The exercise
Render the lines of the records from the line with "genus: Ulmus" to the line with "scientific name: Cordiera myrciifolia", both included, as a JSON list of strings with one string per line and blank lines omitted.
::::::::::
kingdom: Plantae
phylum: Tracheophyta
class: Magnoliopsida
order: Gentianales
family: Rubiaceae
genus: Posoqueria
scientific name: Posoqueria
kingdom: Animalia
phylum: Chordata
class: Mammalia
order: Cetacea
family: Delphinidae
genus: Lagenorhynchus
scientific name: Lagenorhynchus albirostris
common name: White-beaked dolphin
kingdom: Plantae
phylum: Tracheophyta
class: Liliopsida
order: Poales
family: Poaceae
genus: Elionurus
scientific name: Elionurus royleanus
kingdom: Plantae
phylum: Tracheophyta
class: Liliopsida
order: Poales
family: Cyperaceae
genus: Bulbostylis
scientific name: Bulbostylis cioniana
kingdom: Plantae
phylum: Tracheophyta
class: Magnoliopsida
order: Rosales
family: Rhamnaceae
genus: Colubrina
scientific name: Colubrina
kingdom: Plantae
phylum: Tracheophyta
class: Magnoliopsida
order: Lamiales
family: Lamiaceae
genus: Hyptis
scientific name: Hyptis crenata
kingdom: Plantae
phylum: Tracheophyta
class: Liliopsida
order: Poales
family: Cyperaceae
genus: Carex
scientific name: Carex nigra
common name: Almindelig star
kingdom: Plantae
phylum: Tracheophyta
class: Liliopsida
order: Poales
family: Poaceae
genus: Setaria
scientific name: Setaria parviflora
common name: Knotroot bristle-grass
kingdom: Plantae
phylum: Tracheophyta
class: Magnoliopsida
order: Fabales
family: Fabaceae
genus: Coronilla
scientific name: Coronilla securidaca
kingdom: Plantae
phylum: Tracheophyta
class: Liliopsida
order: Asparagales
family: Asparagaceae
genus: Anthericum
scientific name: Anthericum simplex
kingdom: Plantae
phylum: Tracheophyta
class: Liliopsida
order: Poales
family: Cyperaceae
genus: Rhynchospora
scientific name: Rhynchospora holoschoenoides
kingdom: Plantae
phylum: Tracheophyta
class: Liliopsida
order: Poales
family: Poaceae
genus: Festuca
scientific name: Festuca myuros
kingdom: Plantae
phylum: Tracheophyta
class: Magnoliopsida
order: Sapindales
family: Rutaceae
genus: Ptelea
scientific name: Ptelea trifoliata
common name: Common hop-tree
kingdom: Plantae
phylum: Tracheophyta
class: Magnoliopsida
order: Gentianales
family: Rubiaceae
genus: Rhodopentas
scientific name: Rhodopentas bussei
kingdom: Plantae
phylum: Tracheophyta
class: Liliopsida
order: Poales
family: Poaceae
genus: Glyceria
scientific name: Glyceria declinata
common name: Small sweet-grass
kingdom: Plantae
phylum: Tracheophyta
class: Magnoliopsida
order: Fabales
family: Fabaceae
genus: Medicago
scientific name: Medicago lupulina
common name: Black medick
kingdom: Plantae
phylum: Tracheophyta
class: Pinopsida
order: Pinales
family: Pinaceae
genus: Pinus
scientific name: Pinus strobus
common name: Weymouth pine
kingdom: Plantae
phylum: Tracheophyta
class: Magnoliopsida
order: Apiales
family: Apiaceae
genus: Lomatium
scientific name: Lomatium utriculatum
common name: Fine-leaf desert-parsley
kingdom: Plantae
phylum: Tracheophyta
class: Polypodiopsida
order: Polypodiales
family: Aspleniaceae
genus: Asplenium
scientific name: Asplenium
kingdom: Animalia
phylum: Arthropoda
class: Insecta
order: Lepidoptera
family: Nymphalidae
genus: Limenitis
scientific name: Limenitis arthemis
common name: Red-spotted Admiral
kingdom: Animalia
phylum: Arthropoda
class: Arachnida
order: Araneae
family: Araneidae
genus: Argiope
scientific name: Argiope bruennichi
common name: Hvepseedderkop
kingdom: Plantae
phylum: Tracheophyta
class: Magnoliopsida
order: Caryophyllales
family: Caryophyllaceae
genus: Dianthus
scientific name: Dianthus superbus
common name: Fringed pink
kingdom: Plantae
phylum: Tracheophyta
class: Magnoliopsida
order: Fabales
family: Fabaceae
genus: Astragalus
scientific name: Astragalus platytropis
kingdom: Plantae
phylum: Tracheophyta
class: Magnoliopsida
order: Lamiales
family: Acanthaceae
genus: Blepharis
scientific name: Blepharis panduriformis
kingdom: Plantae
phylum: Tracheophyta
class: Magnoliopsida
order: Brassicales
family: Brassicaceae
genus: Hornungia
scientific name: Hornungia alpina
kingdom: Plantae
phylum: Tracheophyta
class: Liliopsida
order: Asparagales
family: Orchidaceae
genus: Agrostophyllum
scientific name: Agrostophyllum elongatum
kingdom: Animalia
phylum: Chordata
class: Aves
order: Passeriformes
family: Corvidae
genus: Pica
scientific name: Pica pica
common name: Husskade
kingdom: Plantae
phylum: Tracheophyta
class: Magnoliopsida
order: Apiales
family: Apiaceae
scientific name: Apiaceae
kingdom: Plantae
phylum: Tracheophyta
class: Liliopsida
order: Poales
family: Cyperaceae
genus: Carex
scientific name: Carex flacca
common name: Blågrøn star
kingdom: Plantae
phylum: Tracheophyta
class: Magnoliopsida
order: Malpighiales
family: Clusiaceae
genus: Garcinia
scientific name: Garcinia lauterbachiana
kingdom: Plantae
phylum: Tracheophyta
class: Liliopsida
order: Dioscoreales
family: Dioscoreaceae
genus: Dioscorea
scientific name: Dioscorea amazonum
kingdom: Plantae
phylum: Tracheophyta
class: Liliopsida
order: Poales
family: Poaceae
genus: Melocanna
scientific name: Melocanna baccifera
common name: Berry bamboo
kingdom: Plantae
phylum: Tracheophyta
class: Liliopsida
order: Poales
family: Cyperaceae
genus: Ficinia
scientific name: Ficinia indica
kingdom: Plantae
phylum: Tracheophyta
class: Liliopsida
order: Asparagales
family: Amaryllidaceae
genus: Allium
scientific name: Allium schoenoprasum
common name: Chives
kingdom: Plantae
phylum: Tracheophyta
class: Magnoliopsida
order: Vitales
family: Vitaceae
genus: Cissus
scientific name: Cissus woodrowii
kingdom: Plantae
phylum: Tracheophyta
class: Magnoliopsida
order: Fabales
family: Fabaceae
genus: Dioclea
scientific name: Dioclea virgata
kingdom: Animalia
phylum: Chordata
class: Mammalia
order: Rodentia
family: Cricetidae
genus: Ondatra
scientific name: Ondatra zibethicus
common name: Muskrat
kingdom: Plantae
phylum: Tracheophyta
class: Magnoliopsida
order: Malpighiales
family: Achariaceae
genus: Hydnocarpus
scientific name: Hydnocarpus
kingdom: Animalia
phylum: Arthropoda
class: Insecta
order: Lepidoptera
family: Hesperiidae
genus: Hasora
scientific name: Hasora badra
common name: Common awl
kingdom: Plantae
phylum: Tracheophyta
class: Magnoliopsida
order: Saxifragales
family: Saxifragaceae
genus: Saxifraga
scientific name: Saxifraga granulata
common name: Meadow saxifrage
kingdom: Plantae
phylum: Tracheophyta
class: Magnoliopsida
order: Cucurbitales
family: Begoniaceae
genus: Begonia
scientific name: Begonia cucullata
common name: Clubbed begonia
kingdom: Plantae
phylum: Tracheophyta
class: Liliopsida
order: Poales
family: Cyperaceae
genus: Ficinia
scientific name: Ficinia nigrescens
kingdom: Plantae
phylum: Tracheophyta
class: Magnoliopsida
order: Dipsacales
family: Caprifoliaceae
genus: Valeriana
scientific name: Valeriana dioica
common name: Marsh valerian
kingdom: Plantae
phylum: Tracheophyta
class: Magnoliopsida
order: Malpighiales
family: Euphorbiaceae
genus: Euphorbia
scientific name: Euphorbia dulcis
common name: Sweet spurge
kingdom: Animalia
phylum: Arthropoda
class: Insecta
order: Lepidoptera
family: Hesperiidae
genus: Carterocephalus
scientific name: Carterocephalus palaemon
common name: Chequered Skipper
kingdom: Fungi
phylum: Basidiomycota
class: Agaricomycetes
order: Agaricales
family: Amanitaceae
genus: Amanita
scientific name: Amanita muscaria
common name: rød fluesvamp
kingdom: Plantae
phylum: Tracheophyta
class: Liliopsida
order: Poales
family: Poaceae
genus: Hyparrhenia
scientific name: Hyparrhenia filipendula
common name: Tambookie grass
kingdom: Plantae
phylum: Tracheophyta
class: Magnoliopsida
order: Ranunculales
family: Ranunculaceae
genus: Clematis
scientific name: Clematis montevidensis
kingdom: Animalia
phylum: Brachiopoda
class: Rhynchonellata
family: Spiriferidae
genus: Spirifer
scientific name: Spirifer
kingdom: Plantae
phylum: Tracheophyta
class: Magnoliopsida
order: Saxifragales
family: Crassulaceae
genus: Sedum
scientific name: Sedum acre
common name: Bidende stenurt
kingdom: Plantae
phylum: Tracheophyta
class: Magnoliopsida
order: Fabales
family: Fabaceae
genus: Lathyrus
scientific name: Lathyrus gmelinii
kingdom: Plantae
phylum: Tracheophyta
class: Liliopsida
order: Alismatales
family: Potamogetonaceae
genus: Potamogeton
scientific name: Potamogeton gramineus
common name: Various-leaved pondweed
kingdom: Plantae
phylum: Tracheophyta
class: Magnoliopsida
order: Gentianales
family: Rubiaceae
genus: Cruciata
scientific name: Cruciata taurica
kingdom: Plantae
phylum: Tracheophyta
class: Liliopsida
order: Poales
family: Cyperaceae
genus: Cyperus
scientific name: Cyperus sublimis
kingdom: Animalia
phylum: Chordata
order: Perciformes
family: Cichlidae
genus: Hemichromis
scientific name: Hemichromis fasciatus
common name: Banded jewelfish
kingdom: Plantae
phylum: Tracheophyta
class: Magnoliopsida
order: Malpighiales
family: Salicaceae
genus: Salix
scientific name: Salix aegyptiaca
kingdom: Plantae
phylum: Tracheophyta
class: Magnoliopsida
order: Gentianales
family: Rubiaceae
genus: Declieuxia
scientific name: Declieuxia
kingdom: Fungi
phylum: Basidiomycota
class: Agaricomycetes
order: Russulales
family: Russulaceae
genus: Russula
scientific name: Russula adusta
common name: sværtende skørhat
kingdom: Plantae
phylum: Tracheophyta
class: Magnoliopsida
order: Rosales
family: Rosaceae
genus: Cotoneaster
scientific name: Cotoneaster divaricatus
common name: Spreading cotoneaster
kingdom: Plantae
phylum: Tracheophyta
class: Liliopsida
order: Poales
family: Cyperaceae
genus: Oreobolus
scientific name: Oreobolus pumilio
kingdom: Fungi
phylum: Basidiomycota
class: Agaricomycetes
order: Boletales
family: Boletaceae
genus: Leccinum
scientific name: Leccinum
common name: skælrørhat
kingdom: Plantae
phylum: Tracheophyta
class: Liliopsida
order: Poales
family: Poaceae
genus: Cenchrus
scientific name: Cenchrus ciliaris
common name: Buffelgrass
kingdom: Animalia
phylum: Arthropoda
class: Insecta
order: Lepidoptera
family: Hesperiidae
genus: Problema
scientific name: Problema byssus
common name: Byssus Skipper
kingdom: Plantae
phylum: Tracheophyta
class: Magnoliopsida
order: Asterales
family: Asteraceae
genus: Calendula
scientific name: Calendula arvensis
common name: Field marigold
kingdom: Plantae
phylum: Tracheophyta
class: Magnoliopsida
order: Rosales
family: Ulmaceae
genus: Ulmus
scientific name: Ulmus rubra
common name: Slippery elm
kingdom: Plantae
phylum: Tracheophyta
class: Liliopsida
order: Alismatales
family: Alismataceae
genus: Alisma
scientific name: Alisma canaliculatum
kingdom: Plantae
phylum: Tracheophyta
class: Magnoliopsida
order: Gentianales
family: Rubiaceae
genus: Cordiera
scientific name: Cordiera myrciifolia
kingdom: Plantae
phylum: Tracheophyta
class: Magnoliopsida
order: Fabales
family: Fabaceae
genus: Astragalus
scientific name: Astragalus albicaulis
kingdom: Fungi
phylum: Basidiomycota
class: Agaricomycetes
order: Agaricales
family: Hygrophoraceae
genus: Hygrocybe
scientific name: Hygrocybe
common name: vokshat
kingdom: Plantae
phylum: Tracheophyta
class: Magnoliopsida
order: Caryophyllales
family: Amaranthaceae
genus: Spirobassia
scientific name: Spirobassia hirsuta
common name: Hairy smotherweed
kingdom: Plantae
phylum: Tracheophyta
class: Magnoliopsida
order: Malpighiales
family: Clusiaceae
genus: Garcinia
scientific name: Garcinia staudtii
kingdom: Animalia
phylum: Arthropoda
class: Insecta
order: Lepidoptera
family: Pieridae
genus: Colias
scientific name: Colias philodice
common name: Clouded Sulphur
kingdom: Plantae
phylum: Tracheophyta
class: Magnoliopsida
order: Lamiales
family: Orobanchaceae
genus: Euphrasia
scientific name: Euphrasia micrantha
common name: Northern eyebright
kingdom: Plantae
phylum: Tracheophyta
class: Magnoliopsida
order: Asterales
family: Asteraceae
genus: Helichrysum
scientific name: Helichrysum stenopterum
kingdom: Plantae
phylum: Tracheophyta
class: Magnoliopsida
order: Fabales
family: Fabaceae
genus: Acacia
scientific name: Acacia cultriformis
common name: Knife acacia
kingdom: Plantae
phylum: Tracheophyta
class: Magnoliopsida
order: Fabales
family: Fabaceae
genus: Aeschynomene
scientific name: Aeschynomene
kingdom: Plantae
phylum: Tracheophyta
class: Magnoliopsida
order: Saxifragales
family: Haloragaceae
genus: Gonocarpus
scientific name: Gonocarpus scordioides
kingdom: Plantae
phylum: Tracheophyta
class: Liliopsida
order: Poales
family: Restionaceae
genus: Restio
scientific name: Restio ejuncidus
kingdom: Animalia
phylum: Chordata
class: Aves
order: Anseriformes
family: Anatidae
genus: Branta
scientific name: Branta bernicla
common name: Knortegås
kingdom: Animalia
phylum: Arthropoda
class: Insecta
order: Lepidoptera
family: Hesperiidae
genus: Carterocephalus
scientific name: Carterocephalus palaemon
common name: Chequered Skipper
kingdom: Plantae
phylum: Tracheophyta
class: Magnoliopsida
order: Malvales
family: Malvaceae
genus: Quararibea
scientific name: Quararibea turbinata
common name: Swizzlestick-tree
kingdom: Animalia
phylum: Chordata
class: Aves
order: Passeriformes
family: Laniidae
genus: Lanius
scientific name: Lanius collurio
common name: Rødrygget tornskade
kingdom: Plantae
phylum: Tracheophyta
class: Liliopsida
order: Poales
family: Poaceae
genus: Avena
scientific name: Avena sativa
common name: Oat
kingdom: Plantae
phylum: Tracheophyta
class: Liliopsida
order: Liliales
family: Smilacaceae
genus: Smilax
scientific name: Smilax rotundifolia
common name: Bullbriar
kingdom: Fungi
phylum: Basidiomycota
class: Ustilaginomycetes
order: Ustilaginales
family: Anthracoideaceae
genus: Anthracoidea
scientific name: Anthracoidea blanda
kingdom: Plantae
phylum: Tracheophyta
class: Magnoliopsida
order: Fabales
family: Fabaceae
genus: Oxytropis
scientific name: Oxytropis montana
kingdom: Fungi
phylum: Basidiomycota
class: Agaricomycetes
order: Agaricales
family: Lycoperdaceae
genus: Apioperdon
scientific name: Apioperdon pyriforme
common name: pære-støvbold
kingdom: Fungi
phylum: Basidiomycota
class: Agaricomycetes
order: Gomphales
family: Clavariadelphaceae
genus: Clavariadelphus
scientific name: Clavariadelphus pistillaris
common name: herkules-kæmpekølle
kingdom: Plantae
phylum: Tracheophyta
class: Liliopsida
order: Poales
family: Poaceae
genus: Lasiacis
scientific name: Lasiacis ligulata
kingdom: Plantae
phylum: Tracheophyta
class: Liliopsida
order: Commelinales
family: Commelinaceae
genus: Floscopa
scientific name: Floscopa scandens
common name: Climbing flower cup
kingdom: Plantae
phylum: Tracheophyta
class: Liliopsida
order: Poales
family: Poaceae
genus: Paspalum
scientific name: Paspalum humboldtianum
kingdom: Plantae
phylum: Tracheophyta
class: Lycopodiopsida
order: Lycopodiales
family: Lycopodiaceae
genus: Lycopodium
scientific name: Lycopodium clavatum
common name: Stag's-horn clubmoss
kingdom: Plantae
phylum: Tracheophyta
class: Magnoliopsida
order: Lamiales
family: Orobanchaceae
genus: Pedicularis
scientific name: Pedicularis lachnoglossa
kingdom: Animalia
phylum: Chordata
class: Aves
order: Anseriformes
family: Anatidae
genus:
::::::::::
Response below
[
  "genus: Ulmus",
  "scientific name: Ulmus rubra",
  "common name: Slippery elm",
  "kingdom: Plantae",
  "phylum: Tracheophyta",
  "class: Liliopsida",
  "order: Alismatales",
  "family: Alismataceae",
  "genus: Alisma",
  "scientific name: Alisma canaliculatum",
  "kingdom: Plantae",
  "phylum: Tracheophyta",
  "class: Magnoliopsida",
  "order: Gentianales",
  "family: Rubiaceae",
  "genus: Cordiera",
  "scientific name: Cordiera myrciifolia"
]